Edge computing standards: Create a roadmap for future use cases by putting best practices, frameworks, and skills into place. Avoid recreating the wheel each time.
Edge computing execution: Create a plan to manage deployment and avoid projects stalling between proof of concept (POC) and production.

By taking the time to develop an edge computing strategy, organizations can avoid the pitfalls that have challenged so many who dove in without a concerted plan. In fact, Bittman pointed out that through 2022, Gartner anticipates that 50% of edge computing solutions that worked as POCs will fail to scale for production use. If I&O drives the creation of a strategy that has the buy-in of executives and is aligned with the business goals, then the guidelines will be in place to build off the success of initial edge computing projects and drive new opportunities through additional use cases.

As we think about new opportunities, it’s important to keep in mind that much of what edge computing enables is net new to the business. In his second session of the day, “Exploring the Edge: What’s Really Happening Out There,” Bittman reminded the audience that digital transformation is altering the shape of infrastructure and changing how technology is used, how people and things interact, and where data and infrastructure lives. As the world becomes more digital, every vertical and every type of business will have an edge computing component.
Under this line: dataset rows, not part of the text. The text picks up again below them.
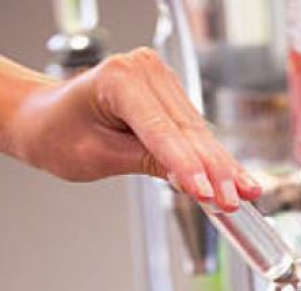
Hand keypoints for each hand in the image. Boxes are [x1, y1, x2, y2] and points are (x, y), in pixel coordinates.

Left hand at [4, 49, 260, 210]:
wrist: (48, 119)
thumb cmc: (60, 132)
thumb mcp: (98, 155)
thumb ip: (145, 162)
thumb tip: (188, 180)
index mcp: (119, 78)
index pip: (162, 130)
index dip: (188, 165)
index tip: (207, 193)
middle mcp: (146, 71)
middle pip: (189, 132)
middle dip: (214, 171)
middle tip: (232, 201)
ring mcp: (163, 82)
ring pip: (200, 135)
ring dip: (223, 168)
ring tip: (244, 194)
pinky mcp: (174, 100)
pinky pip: (198, 135)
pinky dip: (216, 160)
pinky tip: (238, 179)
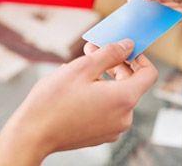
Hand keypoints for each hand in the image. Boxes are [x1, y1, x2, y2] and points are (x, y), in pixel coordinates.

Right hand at [0, 39, 157, 165]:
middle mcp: (124, 117)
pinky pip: (109, 107)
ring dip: (105, 77)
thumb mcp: (83, 67)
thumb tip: (128, 45)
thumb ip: (111, 53)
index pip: (149, 73)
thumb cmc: (53, 101)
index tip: (123, 49)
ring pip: (118, 94)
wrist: (32, 135)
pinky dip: (100, 93)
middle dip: (115, 63)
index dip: (139, 57)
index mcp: (125, 99)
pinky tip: (80, 87)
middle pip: (132, 83)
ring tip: (82, 68)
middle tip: (92, 50)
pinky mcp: (102, 133)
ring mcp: (114, 127)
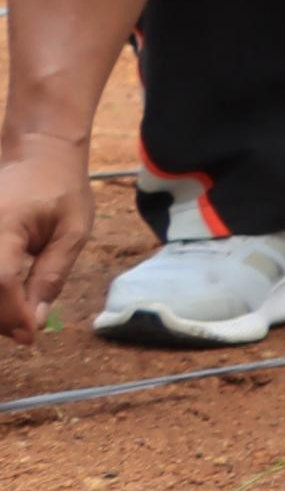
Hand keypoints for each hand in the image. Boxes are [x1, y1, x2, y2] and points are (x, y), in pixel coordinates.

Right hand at [0, 134, 93, 344]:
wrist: (38, 153)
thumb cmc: (61, 188)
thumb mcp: (72, 231)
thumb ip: (51, 275)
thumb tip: (34, 320)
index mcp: (4, 225)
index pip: (0, 281)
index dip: (12, 315)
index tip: (31, 337)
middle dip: (1, 318)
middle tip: (28, 330)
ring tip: (19, 314)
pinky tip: (8, 298)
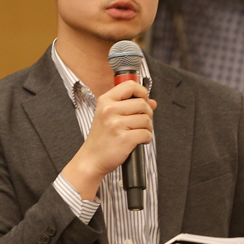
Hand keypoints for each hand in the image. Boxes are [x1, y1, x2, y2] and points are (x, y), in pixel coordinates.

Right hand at [62, 80, 156, 198]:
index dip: (142, 91)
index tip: (143, 99)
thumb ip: (131, 105)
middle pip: (142, 103)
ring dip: (147, 128)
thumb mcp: (110, 115)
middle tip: (141, 121)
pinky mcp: (124, 139)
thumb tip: (152, 102)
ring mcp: (116, 124)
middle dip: (147, 113)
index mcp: (105, 101)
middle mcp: (109, 110)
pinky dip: (146, 138)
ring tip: (138, 132)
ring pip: (146, 119)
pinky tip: (139, 140)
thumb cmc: (101, 137)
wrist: (92, 158)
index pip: (130, 85)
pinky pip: (146, 134)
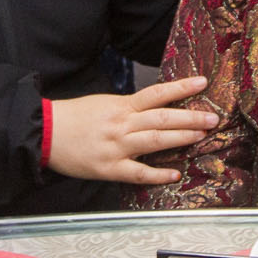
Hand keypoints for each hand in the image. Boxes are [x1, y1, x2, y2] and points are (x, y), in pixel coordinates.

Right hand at [47, 73, 218, 184]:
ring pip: (155, 141)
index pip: (157, 94)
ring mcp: (116, 147)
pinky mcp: (109, 168)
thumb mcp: (103, 103)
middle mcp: (122, 125)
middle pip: (163, 118)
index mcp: (121, 106)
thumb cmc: (73, 117)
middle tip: (213, 118)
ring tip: (202, 136)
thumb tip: (155, 109)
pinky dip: (158, 174)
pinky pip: (138, 172)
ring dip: (181, 139)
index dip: (181, 88)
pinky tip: (174, 174)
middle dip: (191, 118)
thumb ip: (128, 108)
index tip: (202, 83)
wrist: (44, 133)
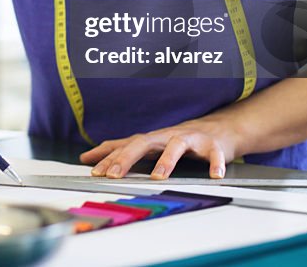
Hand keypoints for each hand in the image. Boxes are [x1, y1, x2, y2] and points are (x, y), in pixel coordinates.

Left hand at [80, 117, 239, 179]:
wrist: (217, 129)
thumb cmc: (178, 139)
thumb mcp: (148, 144)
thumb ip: (120, 150)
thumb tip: (88, 156)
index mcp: (152, 140)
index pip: (126, 146)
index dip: (109, 158)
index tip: (94, 171)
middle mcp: (167, 136)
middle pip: (144, 143)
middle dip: (126, 158)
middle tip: (113, 175)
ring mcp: (191, 139)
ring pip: (176, 145)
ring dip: (167, 160)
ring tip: (158, 177)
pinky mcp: (213, 146)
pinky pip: (215, 154)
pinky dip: (215, 164)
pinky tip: (214, 175)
While some use cases are more mature (such as video analysis, predictive maintenance, and surveillance) than others, even the most nascent ones, such as immersive experiences within the gaming industry, will eventually get to the enterprise.

One only has to look at the agenda for this year’s conference to understand the impact edge computing is already having on enterprises. Nearly a dozen sessions are devoted to different aspects of the technology sector – from high-level strategy to security to storage and more. Edge computing is coming to organizations whether they are prepared or not, so it’s critical that I&O get in front of this ball as well.